How to put the tensors belonging to the model into cuda

I have a model and I have put the model into cuda depending on the availability of gpu. If gpu is available, I put the model and the inputs x into cuda but the tensors in class A which are part of the model are getting loaded into cpu. How to put all the tensors used in class A into cuda if gpu is available? Please help!

class A(nn.Module):

def __init__(self, dim):

    super().__init__()

    self.dim = dim



    Q = torch.nn.init.orthogonal_(torch.randn(dim, dim))

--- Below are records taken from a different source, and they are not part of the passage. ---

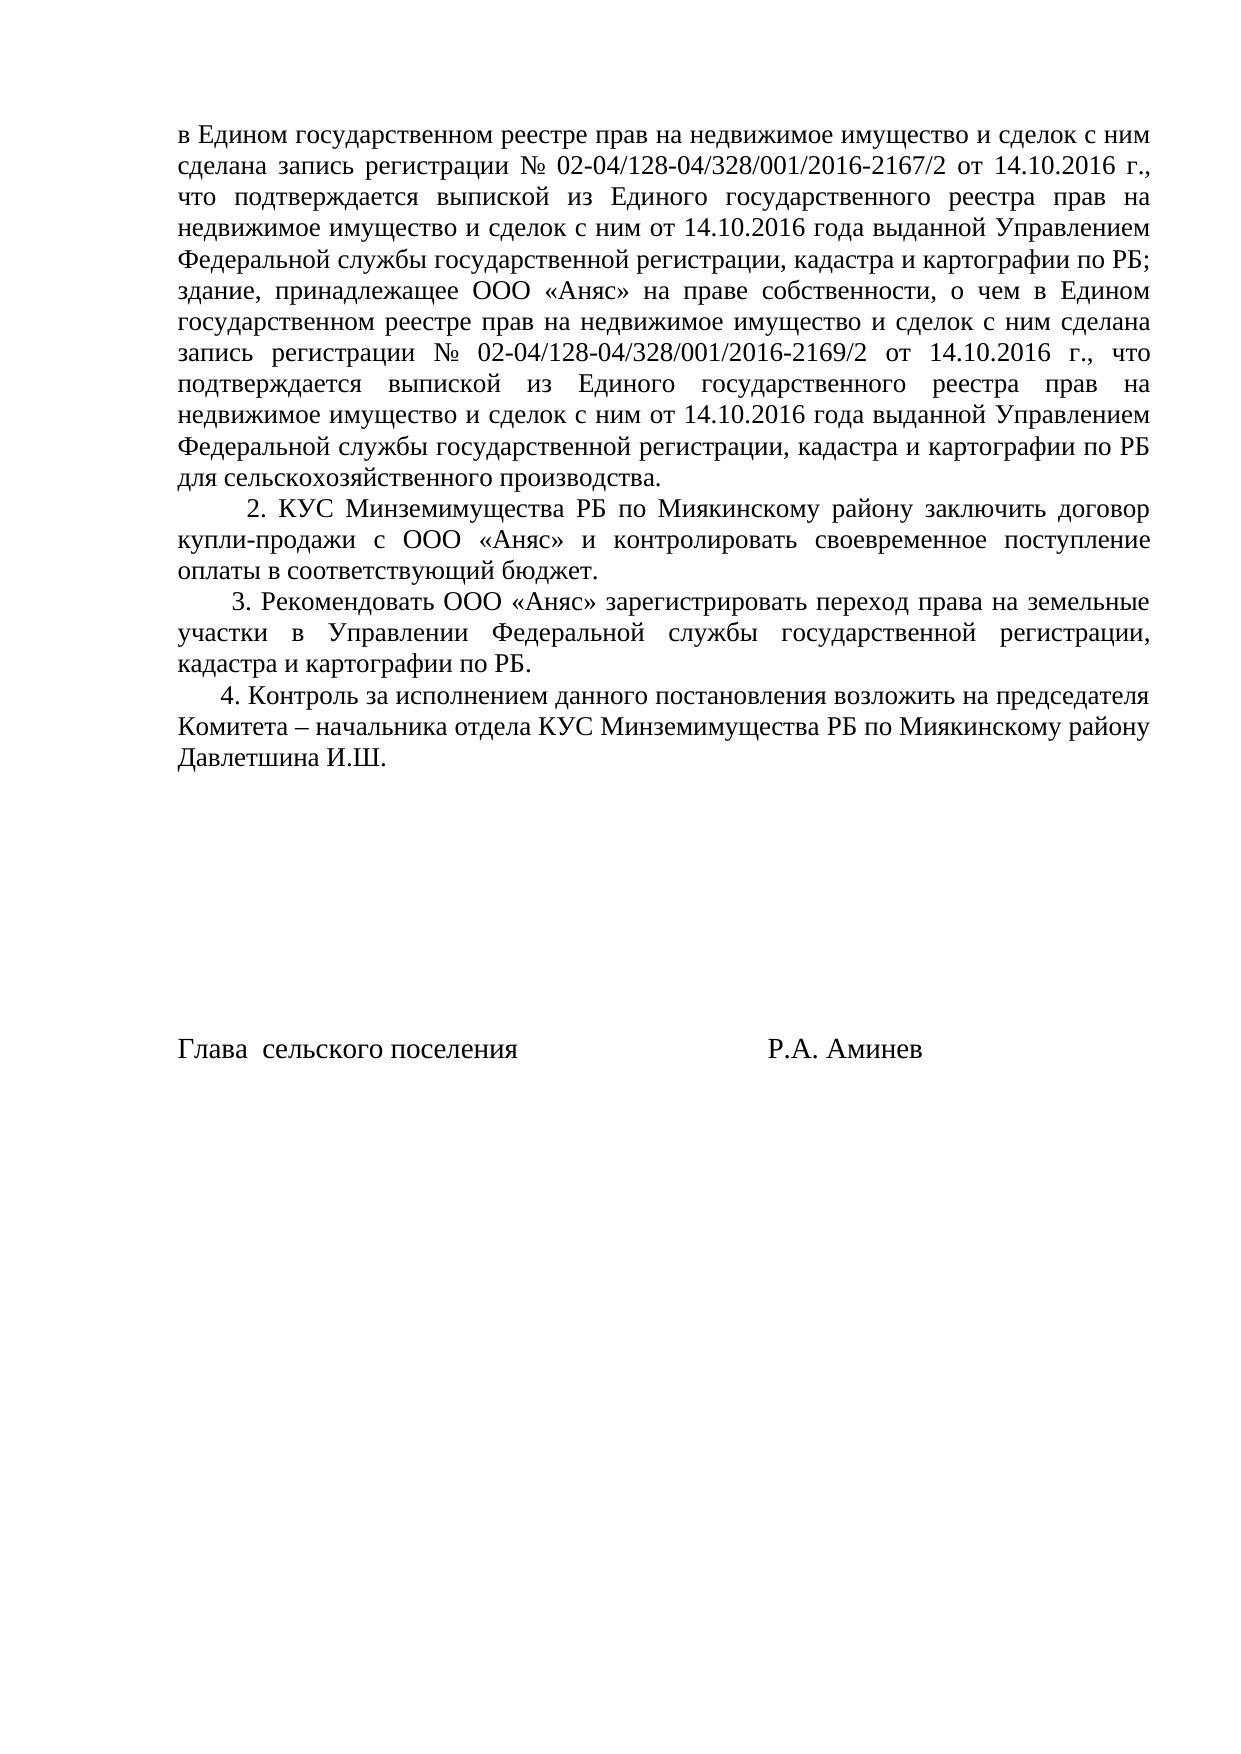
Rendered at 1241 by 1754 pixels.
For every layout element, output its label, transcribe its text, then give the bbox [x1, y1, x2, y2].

text 2. КУС Минземимущества РБ по Миякинскому району заключить договор купли-продажи с ООО «Аняс» и контролировать своевременное поступление оплаты в соответствующий бюджет. [177, 492, 1152, 585]
text 3. Рекомендовать ООО «Аняс» зарегистрировать переход права на земельные участки в Управлении Федеральной службы государственной регистрации, кадастра и картографии по РБ. [177, 585, 1152, 679]
text Глава сельского поселения Р.А. Аминев [177, 1033, 1152, 1066]
text 4. Контроль за исполнением данного постановления возложить на председателя Комитета – начальника отдела КУС Минземимущества РБ по Миякинскому району Давлетшина И.Ш. [177, 679, 1152, 772]
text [177, 118, 1152, 492]
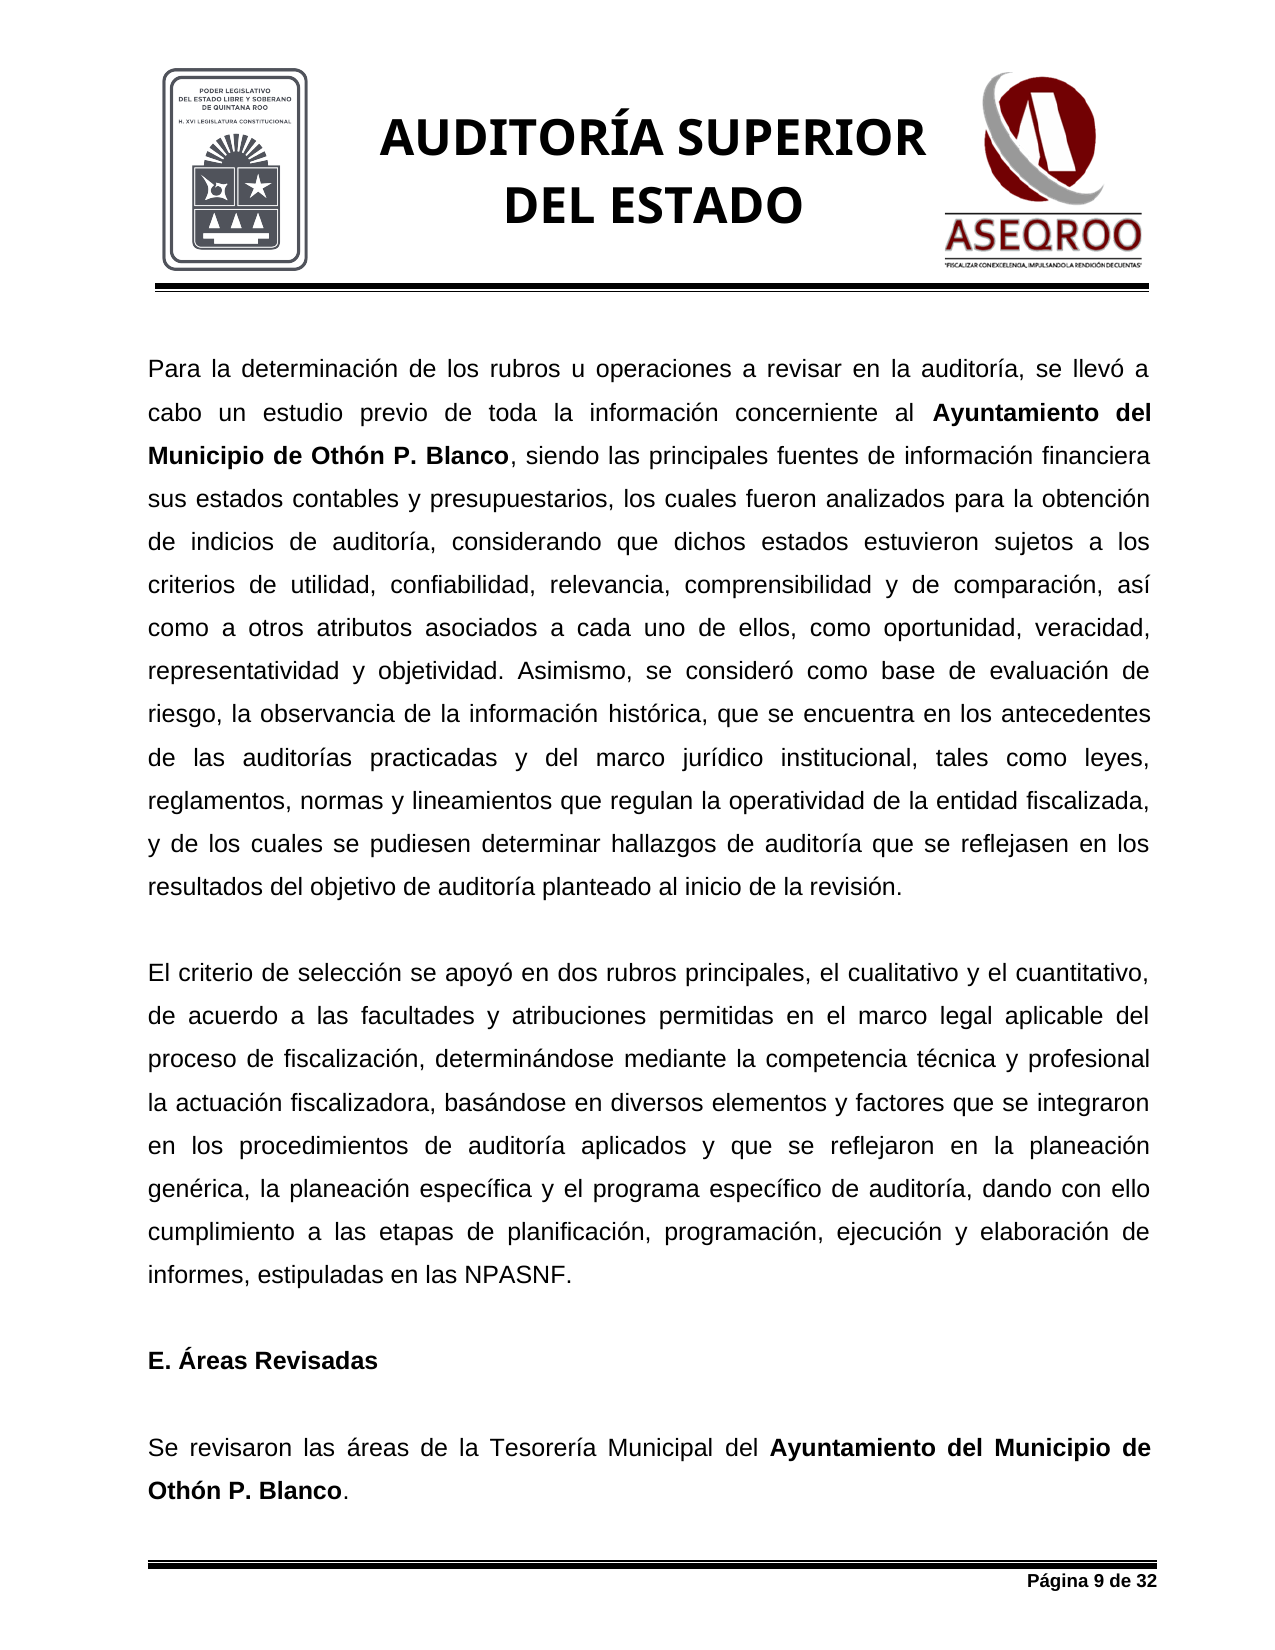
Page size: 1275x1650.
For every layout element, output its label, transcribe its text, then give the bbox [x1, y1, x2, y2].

text Para la determinación de los rubros u operaciones a revisar en la auditoría, se llevó a cabo un estudio previo de toda la información concerniente al Ayuntamiento del Municipio de Othón P. Blanco, siendo las principales fuentes de información financiera sus estados contables y presupuestarios, los cuales fueron analizados para la obtención de indicios de auditoría, considerando que dichos estados estuvieron sujetos a los criterios de utilidad, confiabilidad, relevancia, comprensibilidad y de comparación, así como a otros atributos asociados a cada uno de ellos, como oportunidad, veracidad, representatividad y objetividad. Asimismo, se consideró como base de evaluación de riesgo, la observancia de la información histórica, que se encuentra en los antecedentes de las auditorías practicadas y del marco jurídico institucional, tales como leyes, reglamentos, normas y lineamientos que regulan la operatividad de la entidad fiscalizada, y de los cuales se pudiesen determinar hallazgos de auditoría que se reflejasen en los resultados del objetivo de auditoría planteado al inicio de la revisión. [148, 354, 1152, 901]
text E. Áreas Revisadas [148, 1346, 1152, 1375]
text El criterio de selección se apoyó en dos rubros principales, el cualitativo y el cuantitativo, de acuerdo a las facultades y atribuciones permitidas en el marco legal aplicable del proceso de fiscalización, determinándose mediante la competencia técnica y profesional la actuación fiscalizadora, basándose en diversos elementos y factores que se integraron en los procedimientos de auditoría aplicados y que se reflejaron en la planeación genérica, la planeación específica y el programa específico de auditoría, dando con ello cumplimiento a las etapas de planificación, programación, ejecución y elaboración de informes, estipuladas en las NPASNF. [148, 958, 1152, 1289]
picture [944, 72, 1142, 268]
text Se revisaron las áreas de la Tesorería Municipal del Ayuntamiento del Municipio de Othón P. Blanco. [148, 1433, 1152, 1504]
picture [162, 68, 308, 271]
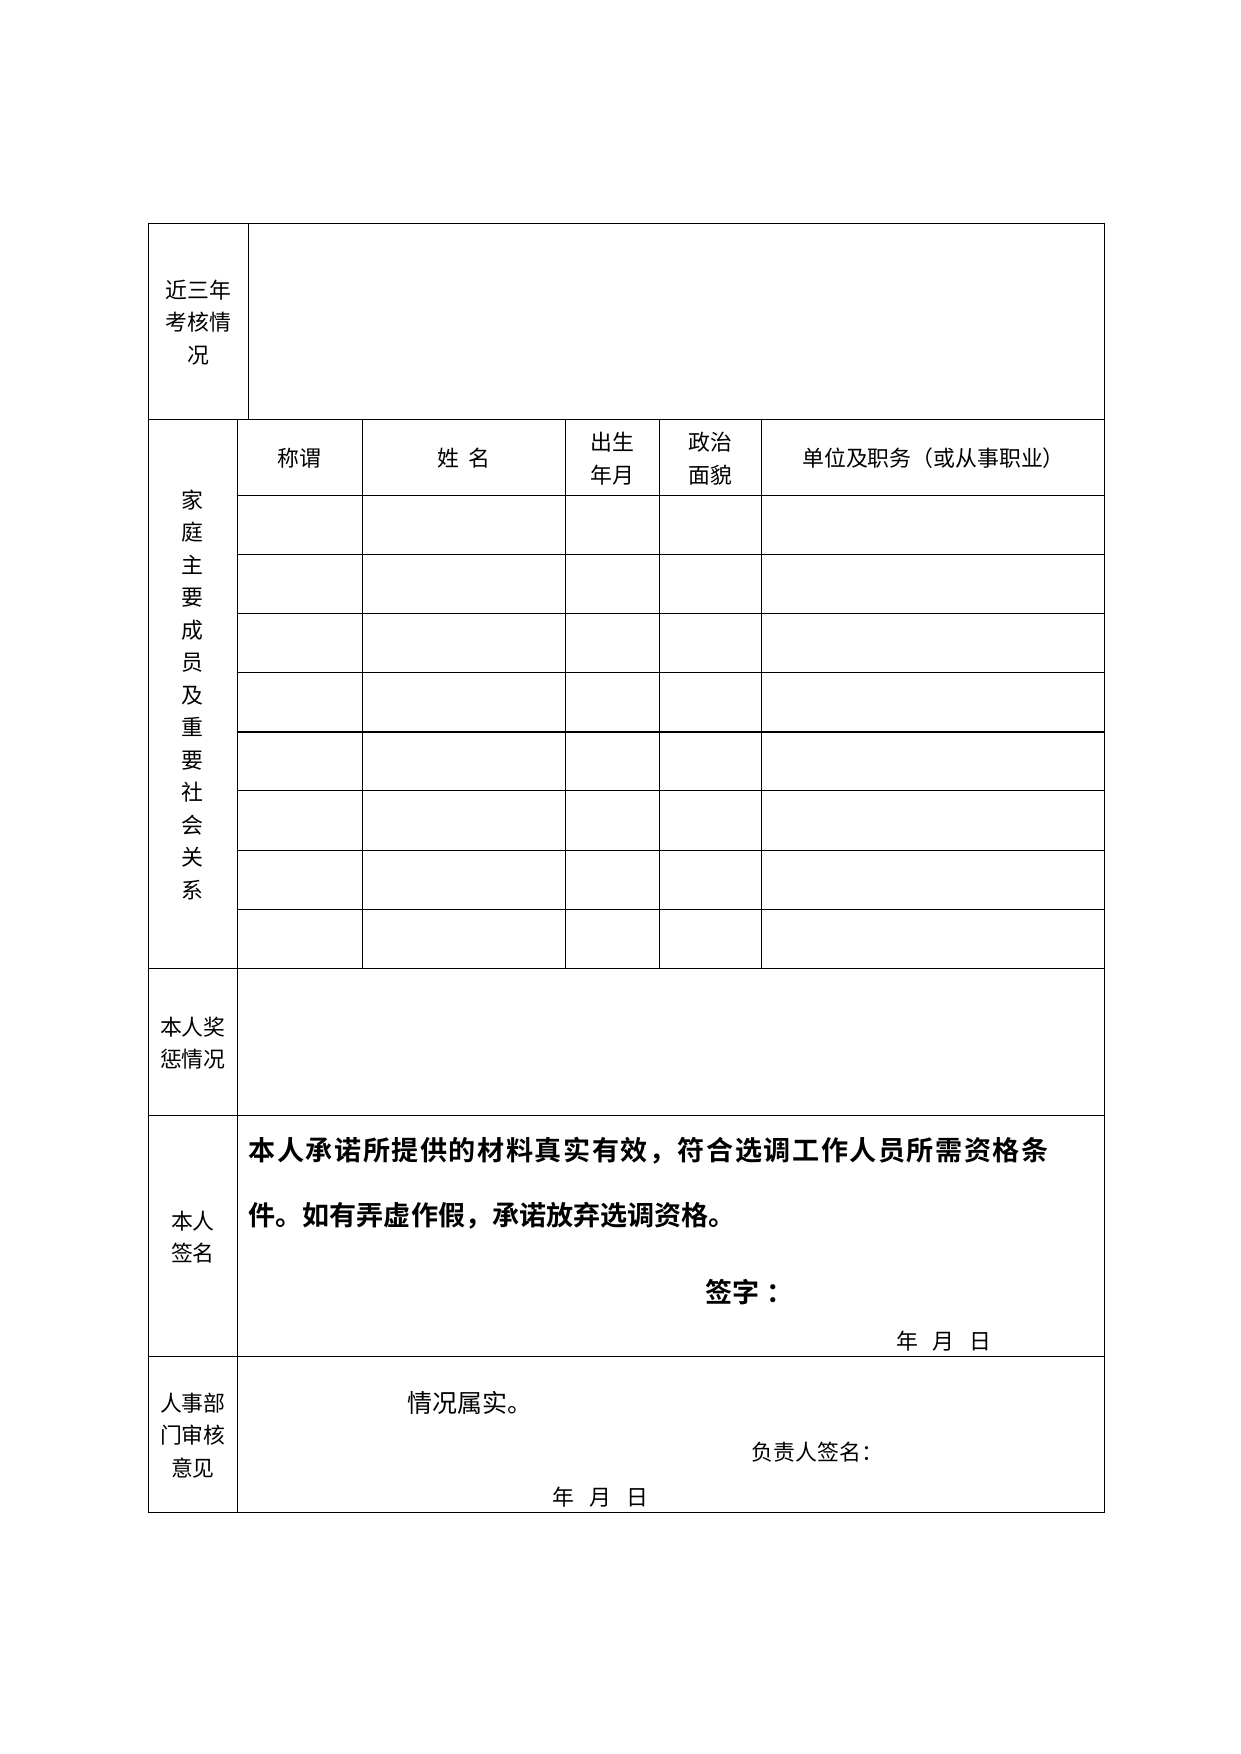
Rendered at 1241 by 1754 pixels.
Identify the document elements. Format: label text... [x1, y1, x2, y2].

table_cell [566, 851, 659, 908]
table_cell [660, 555, 761, 613]
table_cell [660, 910, 761, 968]
table_cell [762, 614, 1104, 672]
table_cell [363, 910, 565, 968]
table_cell 单位及职务（或从事职业） [762, 420, 1104, 495]
table_cell [762, 791, 1104, 849]
table_cell [363, 791, 565, 849]
table_cell [566, 910, 659, 968]
table_cell [762, 555, 1104, 613]
table_cell [238, 791, 362, 849]
table_cell [363, 614, 565, 672]
table_cell [660, 673, 761, 731]
table_cell [660, 851, 761, 908]
table_cell [566, 673, 659, 731]
table_cell [249, 224, 1104, 418]
table_cell [363, 496, 565, 554]
table_cell [238, 733, 362, 790]
table_cell [762, 851, 1104, 908]
table_cell 出生 年月 [566, 420, 659, 495]
table_cell 姓 名 [363, 420, 565, 495]
table_cell [238, 673, 362, 731]
table_cell [660, 496, 761, 554]
table_cell [566, 791, 659, 849]
table_cell [363, 673, 565, 731]
table_cell [566, 555, 659, 613]
table_cell 人事部门审核意见 [149, 1357, 237, 1512]
table_cell [762, 733, 1104, 790]
table_cell [566, 733, 659, 790]
table_cell [566, 496, 659, 554]
table_cell 政治 面貌 [660, 420, 761, 495]
table_cell [566, 614, 659, 672]
table_cell [363, 733, 565, 790]
table_cell [238, 496, 362, 554]
table_cell [762, 673, 1104, 731]
table_cell [363, 555, 565, 613]
table_cell [238, 555, 362, 613]
table_cell 称谓 [238, 420, 362, 495]
table_cell [660, 791, 761, 849]
table_cell [762, 496, 1104, 554]
table_cell [762, 910, 1104, 968]
table_cell [363, 851, 565, 908]
table_cell 近三年考核情况 [149, 224, 248, 418]
table_cell 本人奖 惩情况 [149, 969, 237, 1115]
table_cell 情况属实。 负责人签名： 年 月 日 [238, 1357, 1104, 1512]
table_cell [238, 851, 362, 908]
table_cell [238, 910, 362, 968]
table_cell 本人 签名 [149, 1116, 237, 1356]
table_cell 本人承诺所提供的材料真实有效，符合选调工作人员所需资格条件。如有弄虚作假，承诺放弃选调资格。 签字 ： 年 月 日 [238, 1116, 1104, 1356]
table_cell [660, 733, 761, 790]
table_cell 家 庭 主 要 成 员 及 重 要 社 会 关 系 [149, 420, 237, 968]
table_cell [660, 614, 761, 672]
table_cell [238, 969, 1104, 1115]
table_cell [238, 614, 362, 672]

    P, L, U = torch.lu_unpack(*Q.lu())

    self.P = P # remains fixed during optimization

    self.L = nn.Parameter(L) # lower triangular portion

    self.S = nn.Parameter(U.diag()) # "crop out" the diagonal to its own parameter

    self.U = nn.Parameter(torch.triu(U, diagonal=1)) # "crop out" diagonal, stored in S

def _assemble_W(self):

    """ assemble W from its pieces (P, L, U, S) """

    L = torch.tril(self.L, diagonal=-1) + torch.diag(torch.ones(self.dim))

    U = torch.triu(self.U, diagonal=1)

    W = self.P @ L @ (U + torch.diag(self.S))

    return W

def forward(self, x):

    W = self._assemble_W()

    z = x @ W

    log_det = torch.sum(torch.log(torch.abs(self.S)))

    return z, log_det

All nn.Parameters and registered buffers will be moved to the device in .cuda()/.cpu() and .to() operations. This is also the case for self.L, S, U, however, self.P will remain on the CPU, since it’s neither a parameter nor buffer.
If you don’t want to train this tensor, use self.register_buffer("P", P) to register the tensor as a buffer.